• _Exercise directions_: Reproduce only the stretch from the line containing "przez użytkowników za" through the line containing "dostawcami aplikacji. Nie", swapping every "użytkowników" for "klientów" and leaving all else unchanged.

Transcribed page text

++++++++++

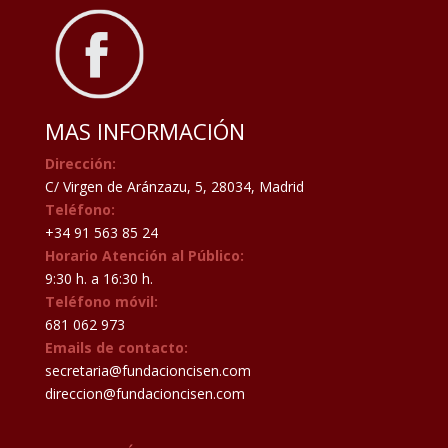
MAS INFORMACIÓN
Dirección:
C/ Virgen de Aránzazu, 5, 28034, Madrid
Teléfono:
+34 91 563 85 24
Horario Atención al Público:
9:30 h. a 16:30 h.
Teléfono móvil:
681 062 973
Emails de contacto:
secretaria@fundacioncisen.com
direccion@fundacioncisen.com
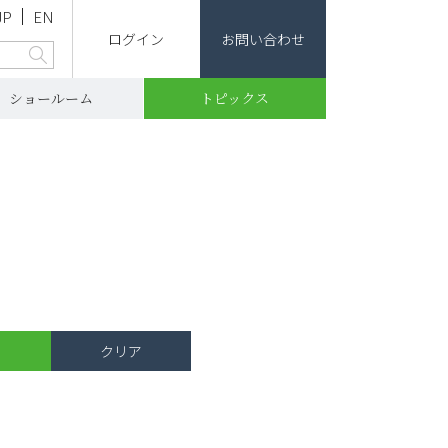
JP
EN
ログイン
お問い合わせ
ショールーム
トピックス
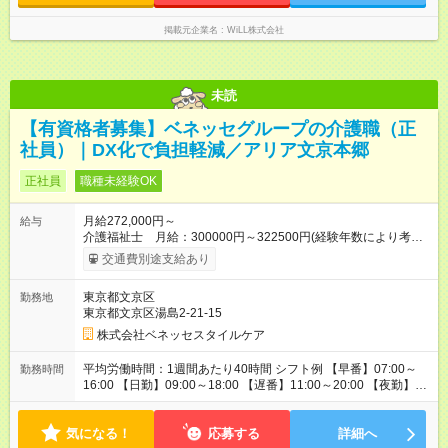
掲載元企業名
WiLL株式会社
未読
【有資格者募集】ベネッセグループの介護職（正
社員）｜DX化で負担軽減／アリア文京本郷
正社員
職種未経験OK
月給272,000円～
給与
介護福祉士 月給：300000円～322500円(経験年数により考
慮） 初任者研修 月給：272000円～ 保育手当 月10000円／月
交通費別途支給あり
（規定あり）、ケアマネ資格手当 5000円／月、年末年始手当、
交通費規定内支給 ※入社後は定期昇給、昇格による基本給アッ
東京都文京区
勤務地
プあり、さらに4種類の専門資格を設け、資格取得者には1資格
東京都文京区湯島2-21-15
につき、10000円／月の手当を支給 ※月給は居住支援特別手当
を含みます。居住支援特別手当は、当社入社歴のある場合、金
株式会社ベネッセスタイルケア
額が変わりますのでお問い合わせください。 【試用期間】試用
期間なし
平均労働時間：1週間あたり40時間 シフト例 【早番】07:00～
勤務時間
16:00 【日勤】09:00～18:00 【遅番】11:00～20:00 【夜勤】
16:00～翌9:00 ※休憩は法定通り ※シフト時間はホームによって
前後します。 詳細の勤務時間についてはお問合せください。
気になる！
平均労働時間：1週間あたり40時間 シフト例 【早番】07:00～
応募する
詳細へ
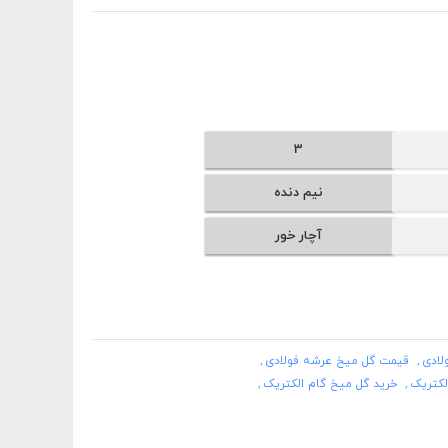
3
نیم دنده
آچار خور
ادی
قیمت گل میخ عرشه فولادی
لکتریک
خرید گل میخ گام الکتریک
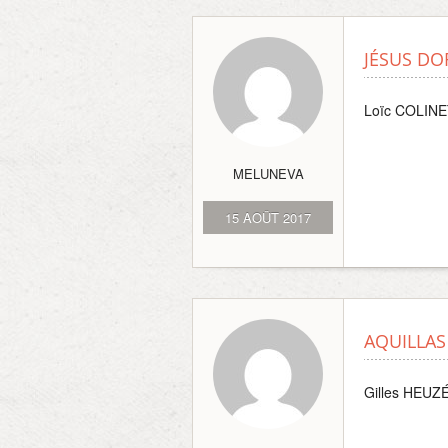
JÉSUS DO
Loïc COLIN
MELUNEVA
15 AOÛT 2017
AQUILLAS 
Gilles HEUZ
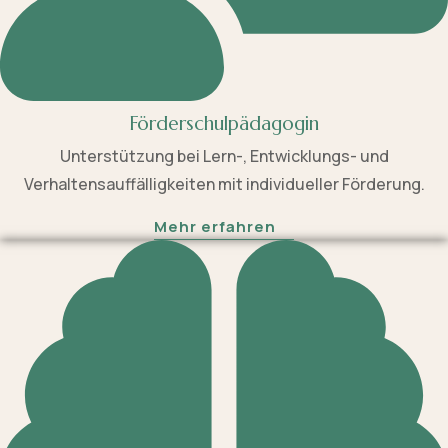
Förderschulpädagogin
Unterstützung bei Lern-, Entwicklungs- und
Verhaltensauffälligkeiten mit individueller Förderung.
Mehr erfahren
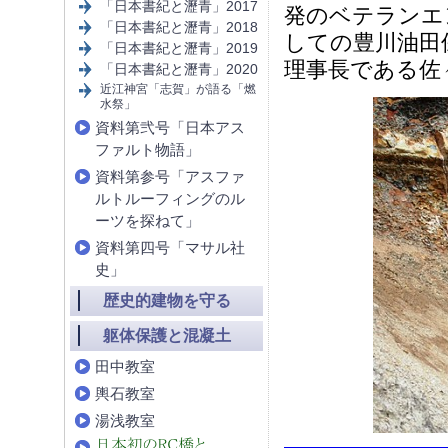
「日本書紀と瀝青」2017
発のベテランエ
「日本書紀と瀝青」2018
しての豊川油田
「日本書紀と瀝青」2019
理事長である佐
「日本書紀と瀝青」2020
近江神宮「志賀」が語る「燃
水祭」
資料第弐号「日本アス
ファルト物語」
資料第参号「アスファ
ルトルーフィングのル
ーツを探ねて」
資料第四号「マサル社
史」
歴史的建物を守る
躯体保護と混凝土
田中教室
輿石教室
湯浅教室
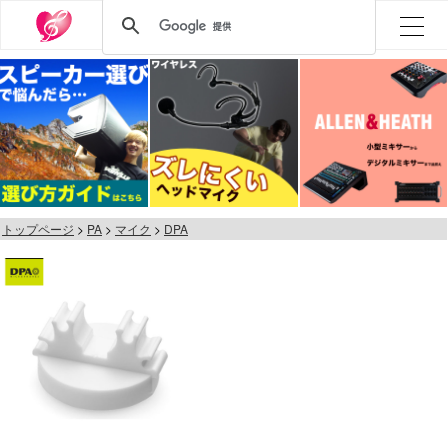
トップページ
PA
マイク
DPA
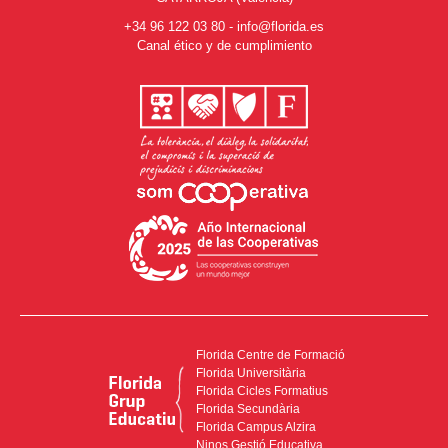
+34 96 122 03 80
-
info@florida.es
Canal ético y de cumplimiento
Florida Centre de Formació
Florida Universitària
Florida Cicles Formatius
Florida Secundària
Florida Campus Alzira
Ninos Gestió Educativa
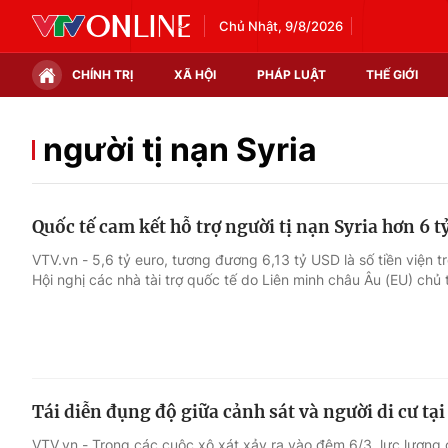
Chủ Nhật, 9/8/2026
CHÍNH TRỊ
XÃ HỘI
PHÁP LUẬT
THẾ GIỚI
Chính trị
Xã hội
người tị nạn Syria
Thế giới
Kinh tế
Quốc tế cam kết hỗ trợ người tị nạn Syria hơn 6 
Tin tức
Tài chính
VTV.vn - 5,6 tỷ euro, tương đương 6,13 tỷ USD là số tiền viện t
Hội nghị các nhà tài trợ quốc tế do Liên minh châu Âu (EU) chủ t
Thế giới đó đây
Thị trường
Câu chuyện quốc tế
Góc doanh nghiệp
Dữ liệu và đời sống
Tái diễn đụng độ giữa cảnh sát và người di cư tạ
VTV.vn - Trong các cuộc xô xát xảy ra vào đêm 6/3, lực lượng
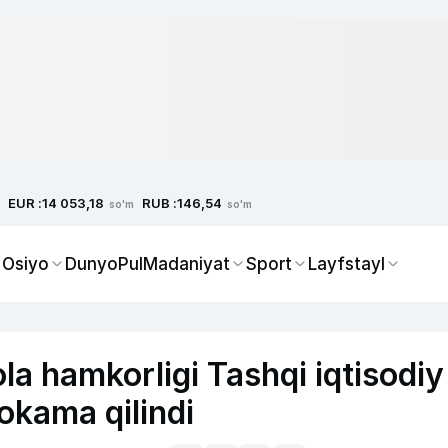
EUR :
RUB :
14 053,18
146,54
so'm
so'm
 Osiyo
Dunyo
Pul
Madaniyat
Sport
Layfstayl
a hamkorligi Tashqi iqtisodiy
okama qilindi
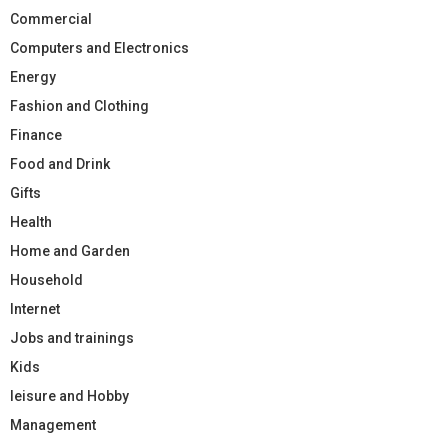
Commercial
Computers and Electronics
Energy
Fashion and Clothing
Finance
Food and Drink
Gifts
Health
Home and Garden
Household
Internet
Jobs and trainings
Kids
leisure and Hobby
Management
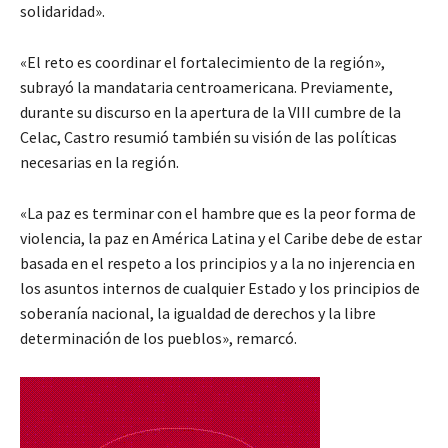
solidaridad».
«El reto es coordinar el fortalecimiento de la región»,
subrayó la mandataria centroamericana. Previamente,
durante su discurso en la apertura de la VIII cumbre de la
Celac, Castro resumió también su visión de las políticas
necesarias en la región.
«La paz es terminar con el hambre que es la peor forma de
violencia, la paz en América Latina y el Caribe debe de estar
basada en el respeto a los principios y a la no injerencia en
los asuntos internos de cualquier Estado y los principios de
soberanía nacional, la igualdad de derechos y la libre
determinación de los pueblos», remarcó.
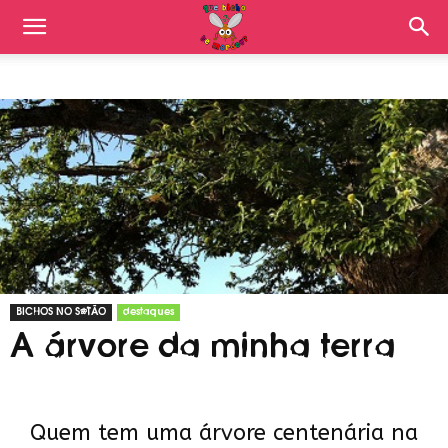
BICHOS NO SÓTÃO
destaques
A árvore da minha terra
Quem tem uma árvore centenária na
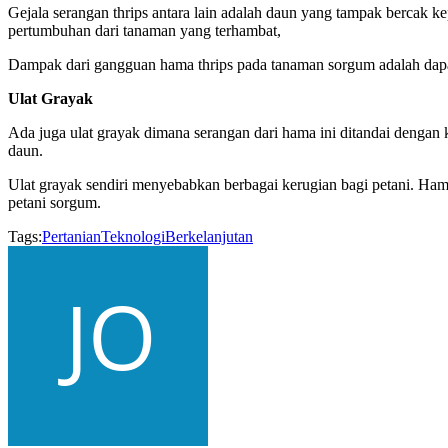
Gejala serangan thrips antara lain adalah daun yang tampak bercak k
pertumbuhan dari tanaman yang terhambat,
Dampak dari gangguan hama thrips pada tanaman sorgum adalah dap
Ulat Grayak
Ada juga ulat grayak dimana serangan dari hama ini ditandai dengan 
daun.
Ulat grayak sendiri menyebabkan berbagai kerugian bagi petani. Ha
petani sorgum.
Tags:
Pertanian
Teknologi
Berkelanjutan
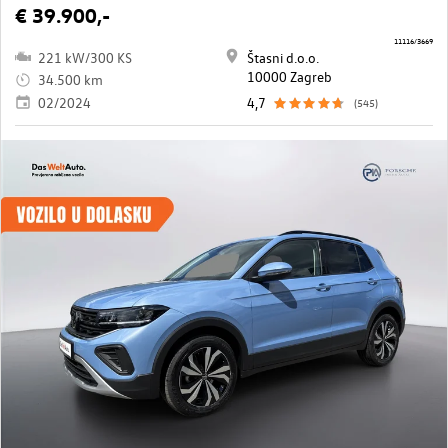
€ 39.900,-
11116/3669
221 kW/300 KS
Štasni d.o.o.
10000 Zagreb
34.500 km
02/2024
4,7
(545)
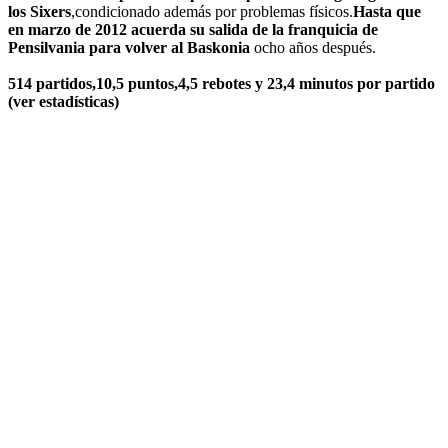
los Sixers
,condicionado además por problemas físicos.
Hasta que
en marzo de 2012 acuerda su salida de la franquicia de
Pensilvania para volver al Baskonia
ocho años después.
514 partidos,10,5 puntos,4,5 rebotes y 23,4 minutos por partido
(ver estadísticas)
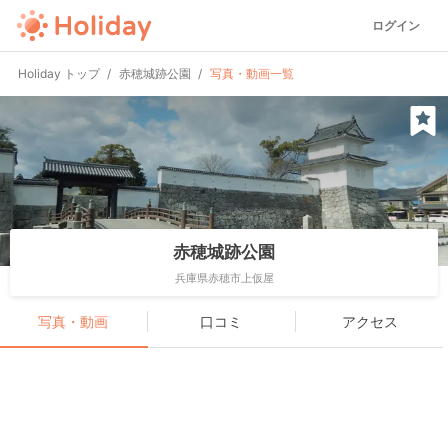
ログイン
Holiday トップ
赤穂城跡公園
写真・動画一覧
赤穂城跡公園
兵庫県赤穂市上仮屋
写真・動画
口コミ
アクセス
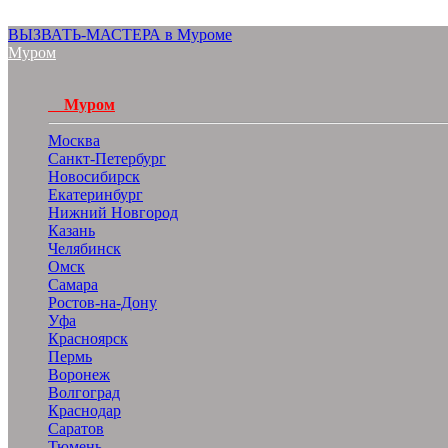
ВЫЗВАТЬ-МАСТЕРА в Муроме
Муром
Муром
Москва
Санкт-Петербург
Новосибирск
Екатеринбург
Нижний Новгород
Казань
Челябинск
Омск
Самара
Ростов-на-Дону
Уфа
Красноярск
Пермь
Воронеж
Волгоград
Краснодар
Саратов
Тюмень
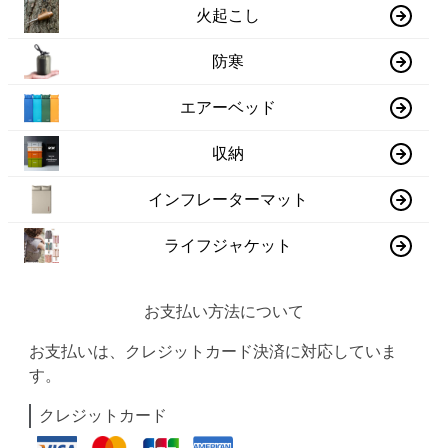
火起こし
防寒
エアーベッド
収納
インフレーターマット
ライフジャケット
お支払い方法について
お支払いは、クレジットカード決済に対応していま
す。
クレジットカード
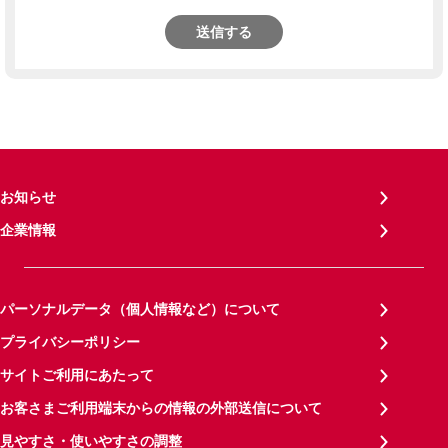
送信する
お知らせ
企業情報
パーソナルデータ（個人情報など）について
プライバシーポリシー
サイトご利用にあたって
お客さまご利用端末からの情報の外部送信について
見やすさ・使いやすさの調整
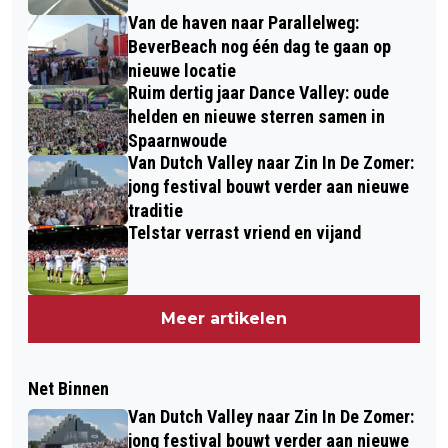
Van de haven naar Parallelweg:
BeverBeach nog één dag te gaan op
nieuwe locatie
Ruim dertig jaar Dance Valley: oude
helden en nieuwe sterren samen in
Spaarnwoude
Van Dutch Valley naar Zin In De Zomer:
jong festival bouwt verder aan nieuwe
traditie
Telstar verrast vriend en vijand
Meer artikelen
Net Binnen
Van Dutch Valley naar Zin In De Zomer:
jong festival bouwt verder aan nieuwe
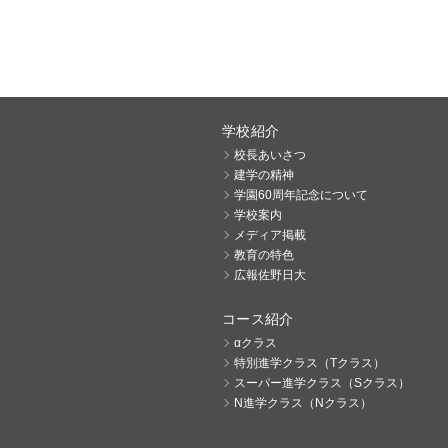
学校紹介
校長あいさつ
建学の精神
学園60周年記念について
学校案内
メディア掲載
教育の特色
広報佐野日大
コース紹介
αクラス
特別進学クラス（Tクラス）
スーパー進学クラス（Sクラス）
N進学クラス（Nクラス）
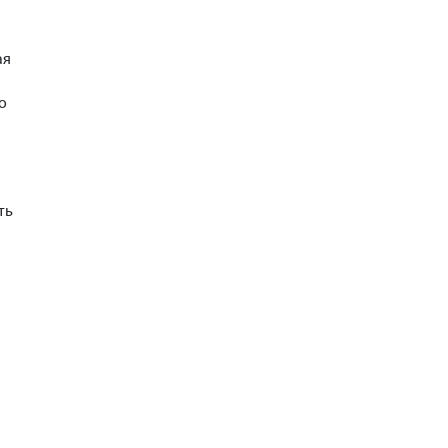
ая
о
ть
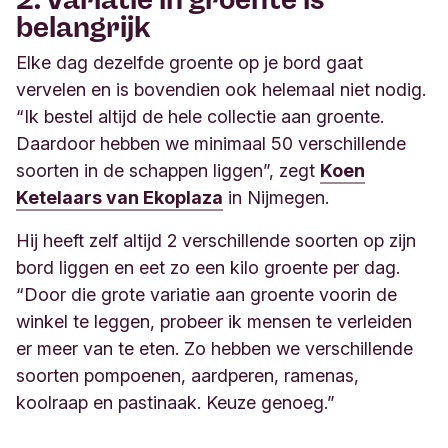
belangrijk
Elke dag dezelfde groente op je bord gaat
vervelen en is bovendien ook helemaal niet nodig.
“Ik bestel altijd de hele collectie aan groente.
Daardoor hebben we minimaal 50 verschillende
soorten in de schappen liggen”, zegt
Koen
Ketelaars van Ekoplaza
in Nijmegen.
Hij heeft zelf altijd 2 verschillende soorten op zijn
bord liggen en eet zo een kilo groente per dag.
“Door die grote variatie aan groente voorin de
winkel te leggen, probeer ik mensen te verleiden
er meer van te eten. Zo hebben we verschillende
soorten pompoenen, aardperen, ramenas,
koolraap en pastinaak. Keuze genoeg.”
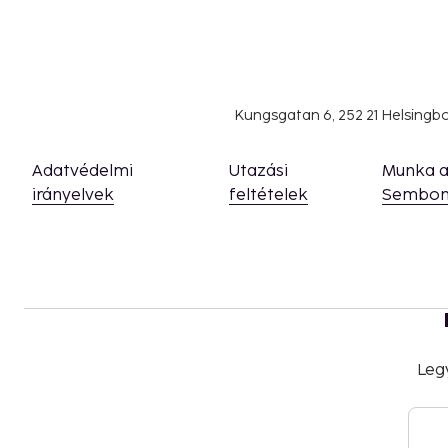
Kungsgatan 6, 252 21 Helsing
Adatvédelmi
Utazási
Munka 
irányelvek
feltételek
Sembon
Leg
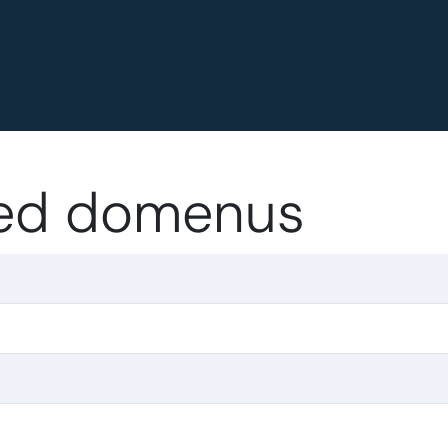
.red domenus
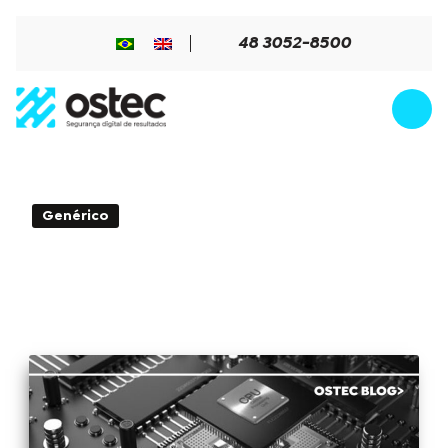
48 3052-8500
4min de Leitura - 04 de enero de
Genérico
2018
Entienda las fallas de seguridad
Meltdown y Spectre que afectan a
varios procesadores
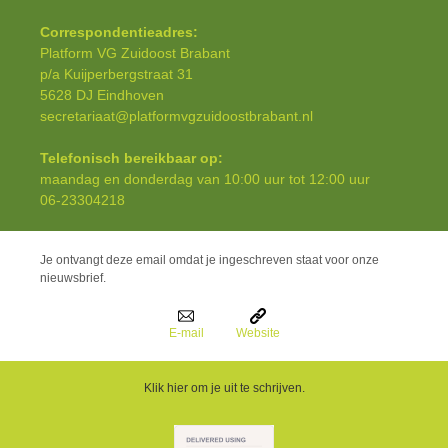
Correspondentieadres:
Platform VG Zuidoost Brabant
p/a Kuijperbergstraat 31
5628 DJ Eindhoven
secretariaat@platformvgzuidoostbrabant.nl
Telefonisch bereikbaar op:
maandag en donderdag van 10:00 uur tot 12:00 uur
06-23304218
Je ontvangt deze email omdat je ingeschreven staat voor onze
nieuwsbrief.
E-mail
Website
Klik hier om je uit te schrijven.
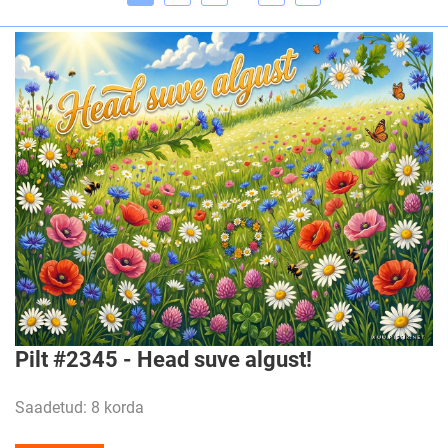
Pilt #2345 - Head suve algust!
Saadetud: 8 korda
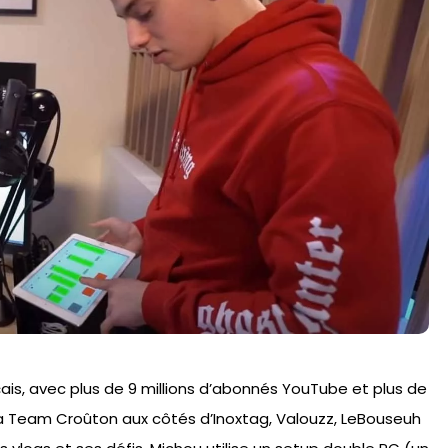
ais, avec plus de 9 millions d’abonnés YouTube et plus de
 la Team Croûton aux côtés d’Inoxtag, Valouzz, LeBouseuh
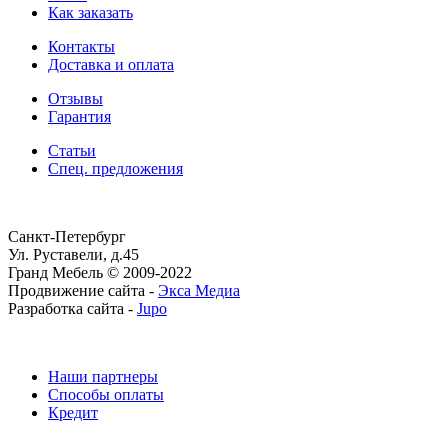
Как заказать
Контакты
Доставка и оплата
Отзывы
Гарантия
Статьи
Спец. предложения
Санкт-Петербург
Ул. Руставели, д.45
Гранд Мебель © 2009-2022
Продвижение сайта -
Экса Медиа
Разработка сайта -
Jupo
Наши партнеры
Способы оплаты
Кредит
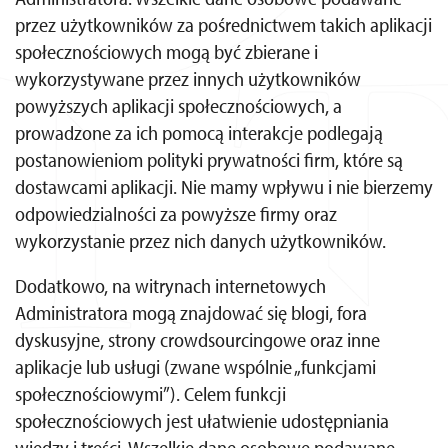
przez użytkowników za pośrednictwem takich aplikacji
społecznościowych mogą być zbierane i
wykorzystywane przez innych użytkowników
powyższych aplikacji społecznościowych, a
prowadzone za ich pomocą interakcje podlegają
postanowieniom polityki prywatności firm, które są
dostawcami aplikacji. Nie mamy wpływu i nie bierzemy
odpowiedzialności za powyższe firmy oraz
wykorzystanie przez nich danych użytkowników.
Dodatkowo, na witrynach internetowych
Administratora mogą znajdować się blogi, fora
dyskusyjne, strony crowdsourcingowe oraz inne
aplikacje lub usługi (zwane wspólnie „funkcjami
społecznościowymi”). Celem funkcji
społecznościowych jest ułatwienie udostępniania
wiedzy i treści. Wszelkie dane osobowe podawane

++++++++++

• _Solution_:
przez klientów za pośrednictwem takich aplikacji
społecznościowych mogą być zbierane i
wykorzystywane przez innych klientów
powyższych aplikacji społecznościowych, a
prowadzone za ich pomocą interakcje podlegają
postanowieniom polityki prywatności firm, które są
dostawcami aplikacji. Nie mamy wpływu i nie bierzemy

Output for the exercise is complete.